Historiquement, les cannes étaient livrées aux usines sous forme de tiges nues, débarrassées de toutes leurs feuilles par une main d’œuvre abondante. Les pailles restaient au champ, alors que les choux pouvaient être collectés pour l’alimentation du bétail domestique. Quelques maraîchers en prélevaient parfois pour réaliser un paillis sur leurs plantations, certains éleveurs en utilisaient comme litières, mais ces pratiques restaient isolées.
L’arrivée des premières coupeuses mécaniques, dans les années 1970, avait amené à développer le brûlage des cannes avant la récolte. Les coupeuses manquaient en effet de puissance pour absorber la masse végétale d’un champ de canne en fin de cycle. Un incendie contrôlé consumait les pailles et laissait intactes les tiges. La méthode avait aussi l’avantage de détruire les fourmis et était parfois pratiquée dans ce but sur les petites exploitations, pour soulager la peine des coupeurs.
Mais le brûlage n’avait pas que des avantages, puisqu’il privait le sol d’une précieuse matière organique. Il fut abandonné dès la décennie suivante, quand les coupeuses-tronçonneuses gagnèrent en puissance et furent en mesure d’avancer dans les champs les plus denses.
« Je me suis alors aperçu que dans le secteur de Savanna, où il ne pleut pas beaucoup, les pailles hachées par la coupeuse avaient du mal à pourrir après la récolte, se souvient Bernard de Ranchin, alors responsable des Domaines de la Convenance, la société d’exploitation des terres agricoles du Groupe Bourbon (ex-Sucreries de Bourbon). De ce fait, les cannes repoussaient avec difficulté à travers cette couche végétale plutôt dense ».

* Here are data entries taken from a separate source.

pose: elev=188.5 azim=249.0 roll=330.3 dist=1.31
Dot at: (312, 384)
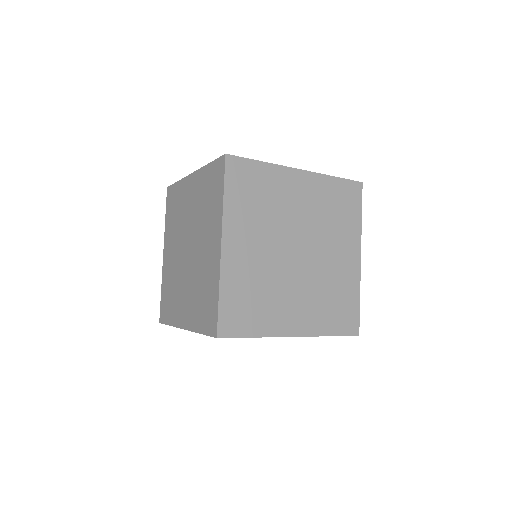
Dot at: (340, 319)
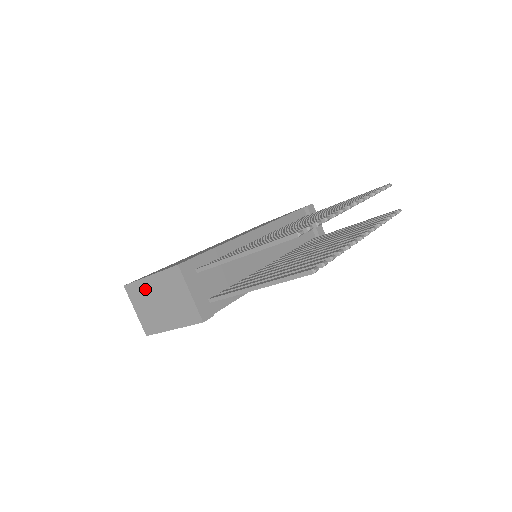
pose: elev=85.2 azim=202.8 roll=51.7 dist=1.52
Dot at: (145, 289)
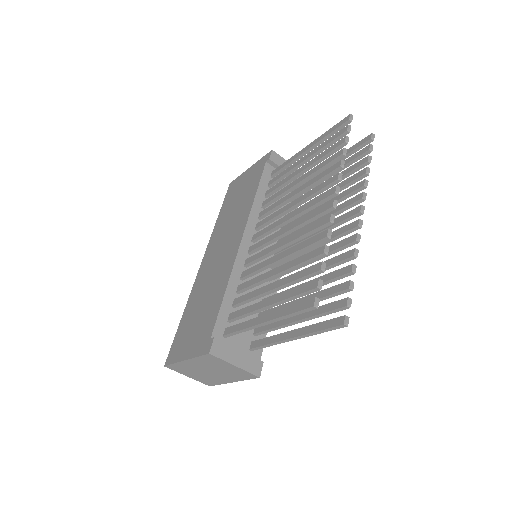
Dot at: (187, 367)
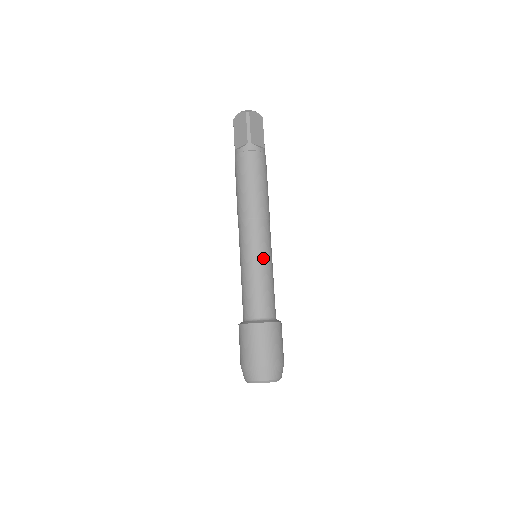
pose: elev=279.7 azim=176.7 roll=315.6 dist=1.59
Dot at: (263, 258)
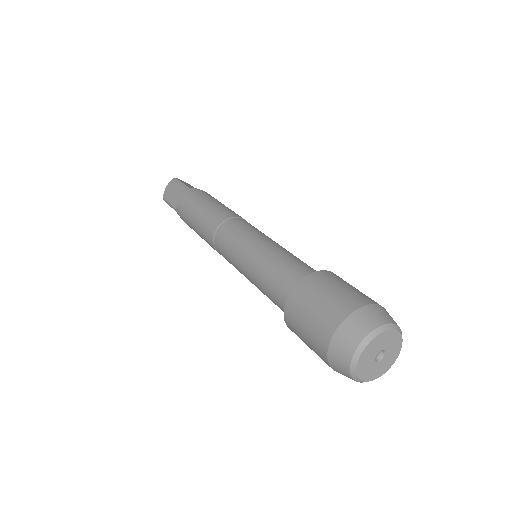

Des discussions s’ouvrent avec les autres filières agricoles de l’île, pour organiser l’enlèvement d’une partie de ces pailles et leur utilisation à d’autres fins. La SICA-Lait décide d’expérimenter la paille de canne comme élément d’alimentation du bétail, mais aussi comme litière pour les veaux nouveaux nés.
« Les résultats ont été fructueux, d’autres producteurs utilisant des coupeuses-tronçonneuses ont suivi, poursuit Bernard de Ranchin. A partir de 1999, nous avons commencé à faire la même chose sur les champs de La Mare pour répondre à une demande croissante, en même temps que la filière élevage prenait conscience de l’insuffisance de la paille disponible pour faire face à ses besoins ».